**WHAT THE TASK REQUIRES**
Reproduce the text of every item below line for line without any alteration, omitting the pictures.

**SUPPLIED DATA**
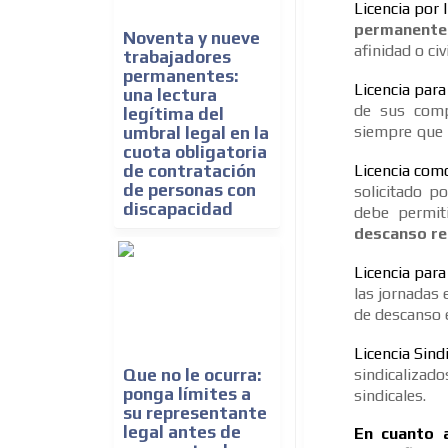
Licencia por l
permanente 
Noventa y nueve
afinidad o ci
trabajadores
permanentes:
Licencia par
una lectura
de sus compa
legítima del
siempre que 
umbral legal en la
cuota obligatoria
de contratación
Licencia com
de personas con
solicitado p
discapacidad
debe permiti
descanso r
Licencia para 
las jornadas 
de descanso e
Licencia Sindi
Que no le ocurra:
sindicalizad
ponga límites a
sindicales.
su representante
legal antes de
En cuanto a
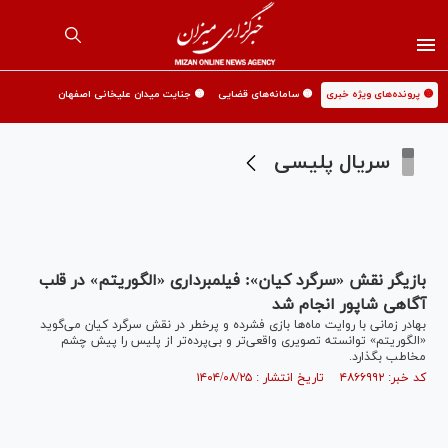
🟡 پرونده‌های ویژه خبری
🟡 سامانه‌های قضایی
🟡 جنایت میدان علیخانی اصفهان
سریال پلیسی
بازیگر نقش «سرگرد کیان»: فیلمبرداری «الگوریتم» در قلب
آگاهی شاپور انجام شد
بهادر زمانی با روایت ماه‌ها بازی فشرده و پرخطر در نقش سرگرد کیان می‌گوید
«الگوریتم» توانسته تصویری واقعی‌تر و بی‌پرده‌تر از پلیس را پیش چشم
مخاطب بگذارد.
کد خبر: ۴۸۶۶۹۹۲ تاریخ انتشار : ۱۴۰۴/۰۸/۲۵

**TASK RESPONSE**
Licencia por l
permanente 
Noventa y nueve
afinidad o ci
trabajadores
permanentes:
Licencia par
una lectura
de sus compa
legítima del
siempre que 
umbral legal en la
cuota obligatoria
de contratación
Licencia com
de personas con
solicitado p
discapacidad
debe permiti
descanso r
Licencia para 
las jornadas 
de descanso e
Licencia Sindi
Que no le ocurra:
sindicalizad
ponga límites a
sindicales.
su representante
legal antes de
En cuanto a
🟡 پرونده‌های ویژه خبری
🟡 سامانه‌های قضایی
🟡 جنایت میدان علیخانی اصفهان
سریال پلیسی
بازیگر نقش «سرگرد کیان»: فیلمبرداری «الگوریتم» در قلب
آگاهی شاپور انجام شد
بهادر زمانی با روایت ماه‌ها بازی فشرده و پرخطر در نقش سرگرد کیان می‌گوید
«الگوریتم» توانسته تصویری واقعی‌تر و بی‌پرده‌تر از پلیس را پیش چشم
مخاطب بگذارد.
کد خبر: ۴۸۶۶۹۹۲ تاریخ انتشار : ۱۴۰۴/۰۸/۲۵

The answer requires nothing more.